[Saved data entries]
----------------
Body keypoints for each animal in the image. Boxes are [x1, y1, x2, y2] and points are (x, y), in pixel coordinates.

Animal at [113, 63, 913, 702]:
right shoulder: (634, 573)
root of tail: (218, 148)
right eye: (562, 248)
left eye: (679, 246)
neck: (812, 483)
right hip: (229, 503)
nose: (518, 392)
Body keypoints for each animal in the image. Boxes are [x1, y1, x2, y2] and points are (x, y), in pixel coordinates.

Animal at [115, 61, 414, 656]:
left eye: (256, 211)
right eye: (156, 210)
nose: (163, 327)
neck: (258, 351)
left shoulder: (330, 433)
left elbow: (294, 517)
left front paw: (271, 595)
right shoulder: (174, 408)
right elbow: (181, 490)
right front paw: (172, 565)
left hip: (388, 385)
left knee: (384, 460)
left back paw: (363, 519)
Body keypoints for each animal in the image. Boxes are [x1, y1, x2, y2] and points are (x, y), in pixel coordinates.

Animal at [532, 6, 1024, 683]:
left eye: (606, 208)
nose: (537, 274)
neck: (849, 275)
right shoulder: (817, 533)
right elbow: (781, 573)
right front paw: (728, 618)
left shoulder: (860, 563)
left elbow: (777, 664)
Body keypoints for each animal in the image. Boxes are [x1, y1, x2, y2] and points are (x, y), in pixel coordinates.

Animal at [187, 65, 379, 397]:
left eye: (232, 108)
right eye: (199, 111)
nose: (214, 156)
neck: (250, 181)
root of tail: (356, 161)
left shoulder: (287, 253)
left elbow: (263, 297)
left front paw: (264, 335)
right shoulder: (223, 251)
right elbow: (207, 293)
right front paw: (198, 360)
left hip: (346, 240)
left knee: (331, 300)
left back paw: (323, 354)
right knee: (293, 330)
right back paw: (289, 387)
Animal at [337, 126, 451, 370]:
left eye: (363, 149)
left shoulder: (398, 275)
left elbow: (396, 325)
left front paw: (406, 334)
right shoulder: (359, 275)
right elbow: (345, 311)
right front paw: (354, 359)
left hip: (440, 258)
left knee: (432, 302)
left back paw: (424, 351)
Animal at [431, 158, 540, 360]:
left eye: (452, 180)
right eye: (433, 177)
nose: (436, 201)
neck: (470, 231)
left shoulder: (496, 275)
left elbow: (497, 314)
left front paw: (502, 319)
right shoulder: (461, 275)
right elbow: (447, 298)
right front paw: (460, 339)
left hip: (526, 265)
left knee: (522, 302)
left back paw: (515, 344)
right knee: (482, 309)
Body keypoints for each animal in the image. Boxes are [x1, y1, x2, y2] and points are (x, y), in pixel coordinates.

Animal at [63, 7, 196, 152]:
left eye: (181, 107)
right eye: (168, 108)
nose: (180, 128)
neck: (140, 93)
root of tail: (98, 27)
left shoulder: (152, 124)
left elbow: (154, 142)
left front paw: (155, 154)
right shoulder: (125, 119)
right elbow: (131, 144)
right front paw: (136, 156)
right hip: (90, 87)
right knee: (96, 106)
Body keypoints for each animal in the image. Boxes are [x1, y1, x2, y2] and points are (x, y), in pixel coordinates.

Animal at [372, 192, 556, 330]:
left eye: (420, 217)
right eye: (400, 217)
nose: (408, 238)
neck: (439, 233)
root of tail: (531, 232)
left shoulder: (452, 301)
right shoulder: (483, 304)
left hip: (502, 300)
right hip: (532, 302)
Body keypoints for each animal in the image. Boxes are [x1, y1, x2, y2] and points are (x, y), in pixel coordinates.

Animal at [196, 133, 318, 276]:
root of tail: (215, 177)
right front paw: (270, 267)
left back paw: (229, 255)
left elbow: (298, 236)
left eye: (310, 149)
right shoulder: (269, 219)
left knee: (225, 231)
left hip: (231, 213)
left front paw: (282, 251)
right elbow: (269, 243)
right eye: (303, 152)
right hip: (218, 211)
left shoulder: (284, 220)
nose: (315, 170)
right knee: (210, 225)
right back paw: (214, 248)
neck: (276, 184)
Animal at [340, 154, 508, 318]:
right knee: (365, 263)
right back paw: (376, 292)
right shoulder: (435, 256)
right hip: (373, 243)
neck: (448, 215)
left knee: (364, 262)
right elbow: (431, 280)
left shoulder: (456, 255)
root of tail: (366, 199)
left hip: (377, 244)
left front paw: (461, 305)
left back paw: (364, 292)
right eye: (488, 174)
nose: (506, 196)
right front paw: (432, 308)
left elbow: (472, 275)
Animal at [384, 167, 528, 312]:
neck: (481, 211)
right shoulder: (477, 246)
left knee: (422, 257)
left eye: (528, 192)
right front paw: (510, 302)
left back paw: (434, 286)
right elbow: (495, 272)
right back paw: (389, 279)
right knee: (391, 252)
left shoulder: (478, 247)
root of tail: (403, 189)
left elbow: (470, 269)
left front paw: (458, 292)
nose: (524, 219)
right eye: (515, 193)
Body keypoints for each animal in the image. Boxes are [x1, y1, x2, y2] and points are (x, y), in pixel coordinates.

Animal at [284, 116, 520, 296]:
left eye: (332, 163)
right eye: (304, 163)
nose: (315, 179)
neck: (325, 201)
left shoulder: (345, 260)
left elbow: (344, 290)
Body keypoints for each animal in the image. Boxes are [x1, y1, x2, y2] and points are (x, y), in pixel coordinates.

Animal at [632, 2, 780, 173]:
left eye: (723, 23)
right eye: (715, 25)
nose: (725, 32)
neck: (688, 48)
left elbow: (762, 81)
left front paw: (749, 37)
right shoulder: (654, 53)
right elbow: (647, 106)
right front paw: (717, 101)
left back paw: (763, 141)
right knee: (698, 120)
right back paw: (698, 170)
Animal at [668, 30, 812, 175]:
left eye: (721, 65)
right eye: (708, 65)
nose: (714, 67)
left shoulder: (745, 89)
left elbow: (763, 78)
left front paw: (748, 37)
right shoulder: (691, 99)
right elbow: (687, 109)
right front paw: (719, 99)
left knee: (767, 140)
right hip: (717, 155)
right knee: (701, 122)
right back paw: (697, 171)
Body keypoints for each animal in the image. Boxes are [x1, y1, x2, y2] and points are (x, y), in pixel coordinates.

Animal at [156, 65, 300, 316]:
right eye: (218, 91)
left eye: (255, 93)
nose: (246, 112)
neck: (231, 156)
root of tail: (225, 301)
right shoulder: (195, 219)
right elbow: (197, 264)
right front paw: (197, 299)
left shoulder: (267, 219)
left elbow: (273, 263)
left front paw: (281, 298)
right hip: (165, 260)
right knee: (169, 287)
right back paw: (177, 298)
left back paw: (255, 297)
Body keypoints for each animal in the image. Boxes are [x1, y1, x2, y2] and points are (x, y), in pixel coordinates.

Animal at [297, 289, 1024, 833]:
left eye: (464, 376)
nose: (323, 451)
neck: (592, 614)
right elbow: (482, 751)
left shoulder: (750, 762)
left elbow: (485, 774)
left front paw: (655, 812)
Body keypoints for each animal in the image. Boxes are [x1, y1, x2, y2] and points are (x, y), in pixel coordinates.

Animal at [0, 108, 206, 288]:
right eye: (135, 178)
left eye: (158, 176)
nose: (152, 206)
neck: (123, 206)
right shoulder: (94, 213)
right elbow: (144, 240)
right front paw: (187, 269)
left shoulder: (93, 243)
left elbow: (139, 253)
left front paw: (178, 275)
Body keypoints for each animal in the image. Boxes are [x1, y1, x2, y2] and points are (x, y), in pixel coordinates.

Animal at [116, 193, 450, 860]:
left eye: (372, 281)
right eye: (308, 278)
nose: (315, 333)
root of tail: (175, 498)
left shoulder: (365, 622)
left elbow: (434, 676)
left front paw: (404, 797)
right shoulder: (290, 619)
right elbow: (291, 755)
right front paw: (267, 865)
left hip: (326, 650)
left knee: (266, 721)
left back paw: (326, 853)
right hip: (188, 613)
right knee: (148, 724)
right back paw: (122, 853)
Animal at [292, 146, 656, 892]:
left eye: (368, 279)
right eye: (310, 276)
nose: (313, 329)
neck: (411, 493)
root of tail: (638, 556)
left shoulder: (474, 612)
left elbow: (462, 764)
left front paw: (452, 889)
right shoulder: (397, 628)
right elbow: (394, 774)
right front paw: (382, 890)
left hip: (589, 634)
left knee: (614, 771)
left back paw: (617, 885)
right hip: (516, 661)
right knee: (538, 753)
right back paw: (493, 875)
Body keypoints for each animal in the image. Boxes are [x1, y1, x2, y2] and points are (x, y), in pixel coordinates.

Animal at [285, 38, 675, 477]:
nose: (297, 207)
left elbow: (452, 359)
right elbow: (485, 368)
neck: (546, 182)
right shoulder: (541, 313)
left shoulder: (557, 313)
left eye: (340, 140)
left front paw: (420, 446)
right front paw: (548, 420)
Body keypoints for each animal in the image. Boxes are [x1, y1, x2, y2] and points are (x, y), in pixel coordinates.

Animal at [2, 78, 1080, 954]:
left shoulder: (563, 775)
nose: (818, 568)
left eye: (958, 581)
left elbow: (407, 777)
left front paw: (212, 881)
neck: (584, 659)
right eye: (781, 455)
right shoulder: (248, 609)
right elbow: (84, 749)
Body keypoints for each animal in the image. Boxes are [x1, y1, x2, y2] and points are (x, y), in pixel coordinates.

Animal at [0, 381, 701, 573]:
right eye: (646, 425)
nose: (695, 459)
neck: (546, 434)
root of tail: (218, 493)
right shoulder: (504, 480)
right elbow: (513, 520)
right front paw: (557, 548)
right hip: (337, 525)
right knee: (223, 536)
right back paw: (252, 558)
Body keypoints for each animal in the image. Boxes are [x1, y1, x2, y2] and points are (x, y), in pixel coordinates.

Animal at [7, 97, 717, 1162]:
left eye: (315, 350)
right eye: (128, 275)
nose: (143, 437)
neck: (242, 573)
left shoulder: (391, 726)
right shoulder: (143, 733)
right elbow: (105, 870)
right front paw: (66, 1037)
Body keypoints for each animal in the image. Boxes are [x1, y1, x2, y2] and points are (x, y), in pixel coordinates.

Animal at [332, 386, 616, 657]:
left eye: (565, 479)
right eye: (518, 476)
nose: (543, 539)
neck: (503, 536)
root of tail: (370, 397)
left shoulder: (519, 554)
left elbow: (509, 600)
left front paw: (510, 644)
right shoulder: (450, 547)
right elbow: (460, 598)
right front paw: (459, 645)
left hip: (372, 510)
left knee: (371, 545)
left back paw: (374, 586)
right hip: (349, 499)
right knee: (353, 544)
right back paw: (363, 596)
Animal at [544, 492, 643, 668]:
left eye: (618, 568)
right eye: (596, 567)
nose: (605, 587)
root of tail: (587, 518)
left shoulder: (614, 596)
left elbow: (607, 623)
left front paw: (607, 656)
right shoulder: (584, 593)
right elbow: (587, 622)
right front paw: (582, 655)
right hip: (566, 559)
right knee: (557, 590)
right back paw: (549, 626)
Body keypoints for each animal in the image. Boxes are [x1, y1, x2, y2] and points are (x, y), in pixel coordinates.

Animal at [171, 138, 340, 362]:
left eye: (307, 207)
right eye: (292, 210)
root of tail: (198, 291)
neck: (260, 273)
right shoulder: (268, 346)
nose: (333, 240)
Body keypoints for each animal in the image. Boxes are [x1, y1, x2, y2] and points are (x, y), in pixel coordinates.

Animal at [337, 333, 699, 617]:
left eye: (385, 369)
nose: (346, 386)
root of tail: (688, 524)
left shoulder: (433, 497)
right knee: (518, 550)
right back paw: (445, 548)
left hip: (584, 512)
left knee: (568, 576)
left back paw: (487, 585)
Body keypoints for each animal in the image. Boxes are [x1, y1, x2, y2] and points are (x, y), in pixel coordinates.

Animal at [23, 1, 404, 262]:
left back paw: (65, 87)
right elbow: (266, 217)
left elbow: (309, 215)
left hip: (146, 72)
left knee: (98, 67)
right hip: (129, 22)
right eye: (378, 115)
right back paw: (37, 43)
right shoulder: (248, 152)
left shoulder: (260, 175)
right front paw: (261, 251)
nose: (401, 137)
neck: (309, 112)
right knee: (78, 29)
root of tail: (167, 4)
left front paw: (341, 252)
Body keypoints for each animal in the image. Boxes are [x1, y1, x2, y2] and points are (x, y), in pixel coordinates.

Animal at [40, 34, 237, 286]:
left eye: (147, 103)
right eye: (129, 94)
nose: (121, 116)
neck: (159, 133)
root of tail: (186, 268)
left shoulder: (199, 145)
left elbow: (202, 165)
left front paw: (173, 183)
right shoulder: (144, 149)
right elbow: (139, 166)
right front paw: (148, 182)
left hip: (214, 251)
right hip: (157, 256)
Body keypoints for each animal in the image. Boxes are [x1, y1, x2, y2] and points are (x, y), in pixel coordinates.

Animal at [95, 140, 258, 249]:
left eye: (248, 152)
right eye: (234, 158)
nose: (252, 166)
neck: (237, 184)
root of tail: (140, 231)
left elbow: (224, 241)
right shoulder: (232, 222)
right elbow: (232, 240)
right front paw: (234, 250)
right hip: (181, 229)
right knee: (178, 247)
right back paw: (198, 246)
----------------
> **THE TASK**
Transcribe, exactly as written, all lines of the entries above from the first to the one containing "right shoulder: (174, 408)", and no more.

> **OUTPUT OF THE TASK**
Body keypoints for each animal in the image. Boxes are [x1, y1, x2, y2] and points are (x, y), in pixel coordinates.

Animal at [113, 63, 913, 702]:
right shoulder: (634, 573)
root of tail: (218, 148)
right eye: (562, 248)
left eye: (679, 246)
neck: (812, 483)
right hip: (229, 503)
nose: (518, 392)
Body keypoints for each animal in the image. Boxes are [x1, y1, x2, y2] and points are (x, y), in pixel coordinates.

Animal at [115, 61, 414, 656]:
left eye: (256, 211)
right eye: (156, 210)
nose: (163, 327)
neck: (258, 351)
left shoulder: (330, 433)
left elbow: (294, 517)
left front paw: (271, 595)
right shoulder: (174, 408)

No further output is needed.